The most groundbreaking leap is the ability to predict the consequences of actions, to predict what will happen or what will be needed in the future. AI technology, predictive analytics, in particular, is already being successfully used in some domains to predict future actions. In the social domain, the team at JSI has already implemented AI to predict the consequences of actions or events. Therefore, if the policy-makers will not use AI technology-driven tools in their daily work they will have neither the situational awareness nor foresight required for proper and timely policy-making.
We already have tools for policymakers today!
An example of an automated ‘policy-making’ tool accessible today is the system produced in the collaboration between OECD and JSI called ‘OECD AI Policy Observatory’ (oecd.ai). It includes a complete and continuously updated global observation of the area of AI across 12 causally interrelated dimensions including academia, patents, projects, companies, investments, job market (supply and demand), education, incidents, media, perception, and policies. Beyond rich visualizations, the tool is getting transformed into the ‘Digital Twin of AI’ capturing influences across the whole ecosystem of the global AI. This will include a projection of the future AI’s impact on society, early detection of innovations that will shape our future, recommendations to the policymakers on how to shape and balance normative side of technology regulation. The Digital Twin is complemented with a kind of a managerial tool. We expect that use of such tools will start growing also in other areas of policy-making in the future using also country-level Digital Twins.

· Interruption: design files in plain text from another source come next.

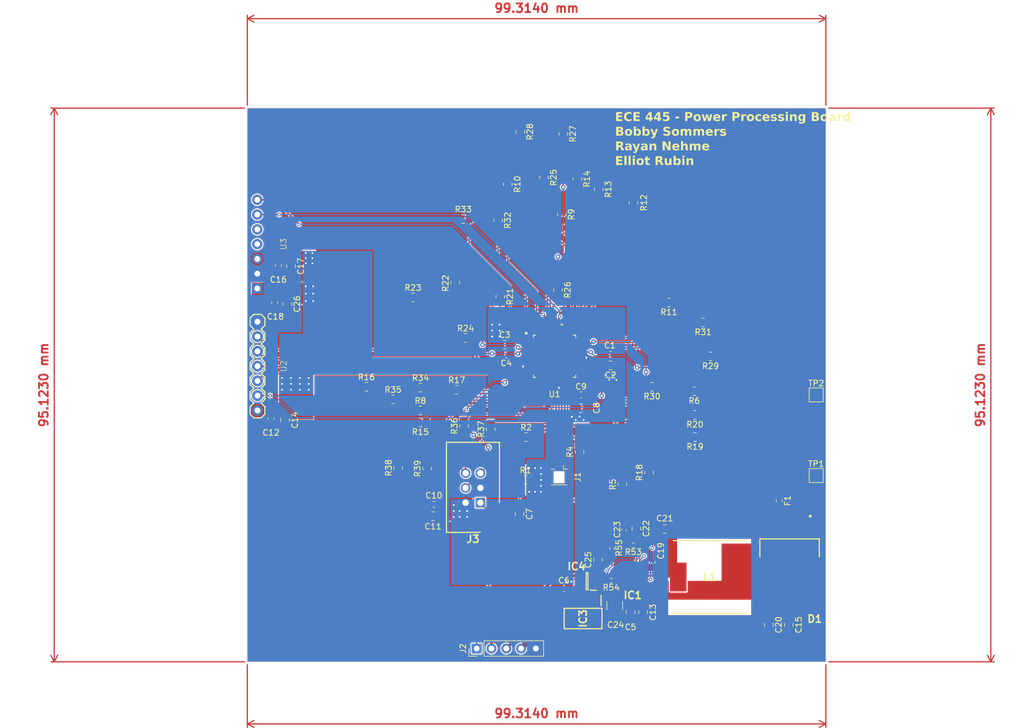
<source format=kicad_pcb>
(kicad_pcb (version 20221018) (generator pcbnew)

  (general
    (thickness 1.6)
  )

  (paper "A4")
  (layers
    (0 "F.Cu" signal)
    (31 "B.Cu" signal)
    (32 "B.Adhes" user "B.Adhesive")
    (33 "F.Adhes" user "F.Adhesive")
    (34 "B.Paste" user)
    (35 "F.Paste" user)
    (36 "B.SilkS" user "B.Silkscreen")
    (37 "F.SilkS" user "F.Silkscreen")
    (38 "B.Mask" user)
    (39 "F.Mask" user)
    (40 "Dwgs.User" user "User.Drawings")
    (41 "Cmts.User" user "User.Comments")
    (42 "Eco1.User" user "User.Eco1")
    (43 "Eco2.User" user "User.Eco2")
    (44 "Edge.Cuts" user)
    (45 "Margin" user)
    (46 "B.CrtYd" user "B.Courtyard")
    (47 "F.CrtYd" user "F.Courtyard")
    (48 "B.Fab" user)
    (49 "F.Fab" user)
    (50 "User.1" user)
    (51 "User.2" user)
    (52 "User.3" user)
    (53 "User.4" user)
    (54 "User.5" user)
    (55 "User.6" user)
    (56 "User.7" user)
    (57 "User.8" user)
    (58 "User.9" user)
  )

  (setup
    (stackup
      (layer "F.SilkS" (type "Top Silk Screen"))
      (layer "F.Paste" (type "Top Solder Paste"))
      (layer "F.Mask" (type "Top Solder Mask") (thickness 0.01))
      (layer "F.Cu" (type "copper") (thickness 0.035))
      (layer "dielectric 1" (type "core") (thickness 1.51) (material "FR4") (epsilon_r 4.5) (loss_tangent 0.02))
      (layer "B.Cu" (type "copper") (thickness 0.035))
      (layer "B.Mask" (type "Bottom Solder Mask") (thickness 0.01))
      (layer "B.Paste" (type "Bottom Solder Paste"))
      (layer "B.SilkS" (type "Bottom Silk Screen"))
      (copper_finish "None")
      (dielectric_constraints no)
    )
    (pad_to_mask_clearance 0)
    (pcbplotparams
      (layerselection 0x00010f0_ffffffff)
      (plot_on_all_layers_selection 0x0000000_00000000)
      (disableapertmacros false)
      (usegerberextensions true)
      (usegerberattributes false)
      (usegerberadvancedattributes false)
      (creategerberjobfile false)
      (dashed_line_dash_ratio 12.000000)
      (dashed_line_gap_ratio 3.000000)
      (svgprecision 4)
      (plotframeref false)
      (viasonmask false)
      (mode 1)
      (useauxorigin false)
      (hpglpennumber 1)
      (hpglpenspeed 20)
      (hpglpendiameter 15.000000)
      (dxfpolygonmode true)
      (dxfimperialunits true)
      (dxfusepcbnewfont true)
      (psnegative false)
      (psa4output false)
      (plotreference true)
      (plotvalue true)
      (plotinvisibletext false)
      (sketchpadsonfab false)
      (subtractmaskfromsilk false)
      (outputformat 1)
      (mirror false)
      (drillshape 0)
      (scaleselection 1)
      (outputdirectory "/Users/bobbysommers/Desktop/ECE_445/ppu_files/drills/")
    )
  )

  (net 0 "")
  (net 1 "GND")
  (net 2 "/cathode")
  (net 3 "/fb_2")
  (net 4 "Net-(IC1-COMP)")
  (net 5 "/sw_1")
  (net 6 "/10V_SUPP")
  (net 7 "Net-(IC1-BST)")
  (net 8 "Net-(IC1-VCC)")
  (net 9 "/3.3V_SUPP")
  (net 10 "/3V_SUPP")
  (net 11 "Net-(J1-In)")
  (net 12 "Net-(J3-~{MCLR}{slash}VPP)")
  (net 13 "Net-(C23-Pad2)")
  (net 14 "/VCO_Tune")
  (net 15 "/ICSPDAT")
  (net 16 "/ICSPCLK")
  (net 17 "Net-(J3-PGM{slash}LVP)")
  (net 18 "Net-(U1-RE3{slash}*MCLR{slash}VPP)")
  (net 19 "/cd")
  (net 20 "Net-(U1-RA1)")
  (net 21 "Net-(U1-RA4)")
  (net 22 "Net-(U1-RA7)")
  (net 23 "/sdo1")
  (net 24 "Net-(U1-RB5)")
  (net 25 "Net-(U1-RC2)")
  (net 26 "Net-(U1-RC5)")
  (net 27 "Net-(U1-RF0)")
  (net 28 "Net-(U1-RF1)")
  (net 29 "Net-(U1-RF2)")
  (net 30 "Net-(U1-RF3)")
  (net 31 "Net-(U1-RF4)")
  (net 32 "Net-(U1-RF5)")
  (net 33 "Net-(U1-RF6)")
  (net 34 "Net-(U1-RE0)")
  (net 35 "Net-(U1-RE1)")
  (net 36 "Net-(U1-RE2)")
  (net 37 "Net-(U1-RD4)")
  (net 38 "Net-(U1-RD5)")
  (net 39 "Net-(U1-RD6)")
  (net 40 "Net-(U1-RD7)")
  (net 41 "Net-(U1-RD0)")
  (net 42 "Net-(U1-RD1)")
  (net 43 "Net-(U1-RD2)")
  (net 44 "Net-(U1-RD3)")
  (net 45 "Net-(U1-RA6)")
  (net 46 "Net-(U1-RC1)")
  (net 47 "Net-(U1-RC0)")
  (net 48 "Net-(U1-RC6)")
  (net 49 "Net-(U1-RC7)")
  (net 50 "Net-(U1-RF7)")
  (net 51 "Net-(U1-RB4)")
  (net 52 "Net-(U1-RB6{slash}ICSPCLK)")
  (net 53 "Net-(U1-RB7{slash}ICSPDAT)")
  (net 54 "/sck1")
  (net 55 "/sdi1")
  (net 56 "/ss1")
  (net 57 "/scl1")
  (net 58 "/sda")
  (net 59 "unconnected-(U3-INT2-Pad4)")
  (net 60 "unconnected-(U3-INT1-Pad5)")
  (net 61 "/anode")
  (net 62 "Net-(F1-Pad1)")

  (footprint "Resistor_SMD:R_0402_1005Metric_Pad0.72x0.64mm_HandSolder" (layer "F.Cu") (at 173.736 138.0115 90))

  (footprint "Capacitor_SMD:C_0603_1608Metric_Pad1.08x0.95mm_HandSolder" (layer "F.Cu") (at 168.402 111.633))

  (footprint "Resistor_SMD:R_0805_2012Metric_Pad1.20x1.40mm_HandSolder" (layer "F.Cu") (at 148.193 81.407))

  (footprint "Capacitor_SMD:C_0603_1608Metric_Pad1.08x0.95mm_HandSolder" (layer "F.Cu") (at 143.1555 130.429 180))

  (footprint "Resistor_SMD:R_0805_2012Metric_Pad1.20x1.40mm_HandSolder" (layer "F.Cu") (at 162.052 74.279 -90))

  (footprint "Resistor_SMD:R_0805_2012Metric_Pad1.20x1.40mm_HandSolder" (layer "F.Cu") (at 175.514 127 90))

  (footprint "Capacitor_SMD:C_0805_2012Metric_Pad1.18x1.45mm_HandSolder" (layer "F.Cu") (at 117.602 115.951 -90))

  (footprint "shields:MPL3115A2" (layer "F.Cu") (at 117.8305 85.725 90))

  (footprint "Capacitor_SMD:C_0805_2012Metric_Pad1.18x1.45mm_HandSolder" (layer "F.Cu") (at 143.002 132.461 180))

  (footprint "dr127:INDPM125125X800N" (layer "F.Cu") (at 190.5 142.915 180))

  (footprint "Capacitor_SMD:C_0805_2012Metric_Pad1.18x1.45mm_HandSolder" (layer "F.Cu") (at 177.915 134.5985 -90))

  (footprint "Capacitor_SMD:C_0805_2012Metric_Pad1.18x1.45mm_HandSolder" (layer "F.Cu") (at 157.861 132.1015 -90))

  (footprint "Capacitor_SMD:C_0805_2012Metric_Pad1.18x1.45mm_HandSolder" (layer "F.Cu") (at 171.323 139.954 90))

  (footprint "Resistor_SMD:R_0805_2012Metric_Pad1.20x1.40mm_HandSolder" (layer "F.Cu") (at 140.843 116.332))

  (footprint "Resistor_SMD:R_0805_2012Metric_Pad1.20x1.40mm_HandSolder" (layer "F.Cu") (at 167.767 74.533 -90))

  (footprint "TestPoint:TestPoint_Pad_2.0x2.0mm" (layer "F.Cu") (at 208.788 111.633))

  (footprint "Connector_PinHeader_2.54mm:PinHeader_1x05_P2.54mm_Vertical" (layer "F.Cu") (at 150.495 155.194 90))

  (footprint "Resistor_SMD:R_0805_2012Metric_Pad1.20x1.40mm_HandSolder" (layer "F.Cu") (at 152.908 117.5352 90))

  (footprint "Connector_Coaxial:U.FL_Hirose_U.FL-R-SMT-1_Vertical" (layer "F.Cu") (at 164.641 125.255 -90))

  (footprint "Capacitor_SMD:C_0805_2012Metric_Pad1.18x1.45mm_HandSolder" (layer "F.Cu") (at 176.911 148.971 -90))

  (footprint "Capacitor_SMD:C_0805_2012Metric_Pad1.18x1.45mm_HandSolder" (layer "F.Cu") (at 117.983 96.012 -90))

  (footprint "Resistor_SMD:R_0805_2012Metric_Pad1.20x1.40mm_HandSolder" (layer "F.Cu") (at 183.499 95.758 180))

  (footprint "Resistor_SMD:R_0402_1005Metric_Pad0.72x0.64mm_HandSolder" (layer "F.Cu") (at 173.603 143.538 180))

  (footprint "Capacitor_SMD:C_0603_1608Metric_Pad1.08x0.95mm_HandSolder" (layer "F.Cu") (at 180.6448 140.3604 90))

  (footprint "Capacitor_SMD:C_0603_1608Metric_Pad1.08x0.95mm_HandSolder" (layer "F.Cu") (at 115.824 95.758 -90))

  (footprint "Capacitor_SMD:C_1210_3225Metric_Pad1.33x2.70mm_HandSolder" (layer "F.Cu") (at 174.1932 147.828 -90))

  (footprint "Resistor_SMD:R_0805_2012Metric_Pad1.20x1.40mm_HandSolder" (layer "F.Cu") (at 187.96 115.062 180))

  (footprint "Resistor_SMD:R_0805_2012Metric_Pad1.20x1.40mm_HandSolder" (layer "F.Cu") (at 154.559 94.742 -90))

  (footprint "Resistor_SMD:R_0805_2012Metric_Pad1.20x1.40mm_HandSolder" (layer "F.Cu") (at 165.354 66.786 -90))

  (footprint "AZ1117:SOT230P700X180-4N" (layer "F.Cu") (at 168.7576 150.0378 -90))

  (footprint "Resistor_SMD:R_0805_2012Metric_Pad1.20x1.40mm_HandSolder" (layer "F.Cu") (at 140.859 110.363))

  (footprint "Fuse:Fuse_0603_1608Metric_Pad1.05x0.95mm_HandSolder" (layer "F.Cu") (at 202.438 129.808 -90))

  (footprint "Capacitor_SMD:C_0805_2012Metric_Pad1.18x1.45mm_HandSolder" (layer "F.Cu") (at 200.66 151.13 -90))

  (footprint "Resistor_SMD:R_0402_1005Metric_Pad0.72x0.64mm_HandSolder" (layer "F.Cu") (at 177.3815 137.4648))

  (footprint "Capacitor_SMD:C_0805_2012Metric_Pad1.18x1.45mm_HandSolder" (layer "F.Cu") (at 155.321 102.997))

  (footprint "Capacitor_SMD:C_0402_1005Metric_Pad0.74x0.62mm_HandSolder" (layer "F.Cu") (at 175.768 134.8232 -90))

  (footprint "Capacitor_SMD:C_0805_2012Metric_Pad1.18x1.45mm_HandSolder" (layer "F.Cu") (at 118.618 89.535 -90))

  (footprint "Resistor_SMD:R_0805_2012Metric_Pad1.20x1.40mm_HandSolder" (layer "F.Cu") (at 157.988 66.421 -90))

  (footprint "Resistor_SMD:R_0805_2012Metric_Pad1.20x1.40mm_HandSolder" (layer "F.Cu") (at 146.812 92.329 -90))

  (footprint "sm746:TO254P1524X483-4N" (layer "F.Cu") (at 204.216 140.512 -90))

  (footprint "Capacitor_SMD:C_0805_2012Metric_Pad1.18x1.45mm_HandSolder" (layer "F.Cu") (at 179.07 148.971 -90))

  (footprint "Resistor_SMD:R_0805_2012Metric_Pad1.20x1.40mm_HandSolder" (layer "F.Cu") (at 148.59 101.854))

  (footprint "Resistor_SMD:R_0805_2012Metric_Pad1.20x1.40mm_HandSolder" (layer "F.Cu") (at 171.45 76.311 -90))

  (footprint "Capacitor_SMD:C_0603_1608Metric_Pad1.08x0.95mm_HandSolder" (layer "F.Cu") (at 115.189 115.697 -90))

  (footprint "ap7sa:SOT96P240X110-3N" (layer "F.Cu") (at 169.452 143.637 180))

  (footprint "Capacitor_SMD:C_0805_2012Metric_Pad1.18x1.45mm_HandSolder" (layer "F.Cu") (at 204.089 151.13 -90))

  (footprint "Resistor_SMD:R_0805_2012Metric_Pad1.20x1.40mm_HandSolder" (layer "F.Cu") (at 158.988 118.872))

  (footprint "tpsqqr:TPS61288RQQR" (layer "F.Cu") (at 177.292 142.494 -90))

  (footprint "Capacitor_SMD:C_0603_1608Metric_Pad1.08x0.95mm_HandSolder" (layer "F.Cu") (at 155.575 104.775))

  (footprint "Resistor_SMD:R_0805_2012Metric_Pad1.20x1.40mm_HandSolder" (layer "F.Cu") (at 189.373 99.187 180))

  (footprint "Resistor_SMD:R_0805_2012Metric_Pad1.20x1.40mm_HandSolder" (layer "F.Cu") (at 140.827 114.3))

  (footprint "Resistor_SMD:R_0805_2012Metric_Pad1.20x1.40mm_HandSolder" (layer "F.Cu") (at 180.086 124.968 90))

  (footprint "Resistor_SMD:R_0805_2012Metric_Pad1.20x1.40mm_HandSolder" (layer "F.Cu")
    (tstamp 947130e0-5060-4f74-99c3-c56762320f62)
    (at 158.877 126.238)
    (descr "Resistor SMD 0805 (2012 Metric), square (rectangular) end terminal, IPC_7351 nominal with elongated pad for handsoldering. (Body size source: IPC-SM-782 page 72, https://www.pcb-3d.com/wordpress/wp-content/uploads/ipc-sm-782a_amendment_1_and_2.pdf), generated with kicad-footprint-generator")
    (tags "resistor handsolder")
    (property "Sheetfile" "power_processing_unit.kicad_sch")
    (property "Sheetname" "")
    (property "ki_description" "Resistor, small US symbol")
    (property "ki_keywords" "r resistor")
    (path "/575a87d1-8a85-41c7-97b0-04b27447e2a1")
    (attr smd)
    (fp_text reference "R1" (at 0 -1.65) (layer "F.SilkS")
        (effects (font (size 1 1) (thickness 0.15)))
      (tstamp 6248fa6a-b71e-45f0-8a2e-55dcb6528d45)
    )
    (fp_text value "10k" (at 0 1.65) (layer "F.Fab")
        (effects (font (size 1 1) (thickness 0.15)))
      (tstamp b8ba08dd-9ee5-4230-82e6-dc84a4de5e1c)
    )
    (fp_text user "${REFERENCE}" (at 0 0) (layer "F.Fab")
        (effects (font (size 0.5 0.5) (thickness 0.08)))
      (tstamp e3b8e6b0-04a3-4e27-b23a-19e7f3672080)
    )
    (fp_line (start -0.227064 -0.735) (end 0.227064 -0.735)
      (stroke (width 0.12) (type solid)) (layer "F.SilkS") (tstamp 210f9e61-2764-4470-a136-145ff02fae87))
    (fp_line (start -0.227064 0.735) (end 0.227064 0.735)
      (stroke (width 0.12) (type solid)) (layer "F.SilkS") (tstamp 29368f1b-93d0-4d5e-abb0-aa5cdbd7cbe9))
    (fp_line (start -1.85 -0.95) (end 1.85 -0.95)
      (stroke (width 0.05) (type solid)) (layer "F.CrtYd") (tstamp a879573f-b184-47dc-98b2-d4ffe063b040))
    (fp_line (start -1.85 0.95) (end -1.85 -0.95)
      (stroke (width 0.05) (type solid)) (layer "F.CrtYd") (tstamp b8ae5b2d-bef5-4f57-aa7f-444bf2f10ab2))
    (fp_line (start 1.85 -0.95) (end 1.85 0.95)
      (stroke (width 0.05) (type solid)) (layer "F.CrtYd") (tstamp 45e233f5-3594-4dcd-9d35-632a2fee1dd5))
    (fp_line (start 1.85 0.95) (end -1.85 0.95)
      (stroke (width 0.05) (type solid)) (layer "F.CrtYd") (tstamp 74e27f9c-39d3-4d92-9e12-09eeed660496))
    (fp_line (start -1 -0.625) (end 1 -0.625)
      (stroke (width 0.1) (type solid)) (layer "F.Fab") (tstamp 3791693d-319e-4175-9697-07489d3f114a))
    (fp_line (start -1 0.625) (end -1 -0.625)
      (stroke (width 0.1) (type solid)) (layer "F.Fab") (tstamp 2f07e615-351e-403c-8d14-f46f19c79dd2))
    (fp_line (start 1 -0.625) (end 1 0.625)
      (stroke (width 0.1) (type solid)) (layer "F.Fab") (tstamp 742808e8-6320-4fbf-84c5-12aa7fb8e415))
    (fp_line (start 1 0.625) (end -1 0.625)
      (stroke (width 0.1) (type solid)) (layer "F.Fab") (tstamp 626e9230-0ec3-4aae-921f-b25bc028be7b))
    (pad "1" smd roundrect (at -1 0) (si
... [1242022 chars truncated]
</source>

There is a gap between the current technology developments, especially in the AI and related fields, and its usage in policy-making. Policy-makers need to adopt AI into their work processes. By doing so they will have a better understanding of events, trends, and society‘s needs and will be able to ‘play’ different scenarios and select the most proper one. This will give them an advantageous position when planning for the future. There are numerous companies that are already using AI technology to their business advantage. Leaders and decision-makers must keep up with the pace. After all, it is up to them to ensure that our countries and societies prosper. Getting left behind will have drastic consequences for our well-being in the future.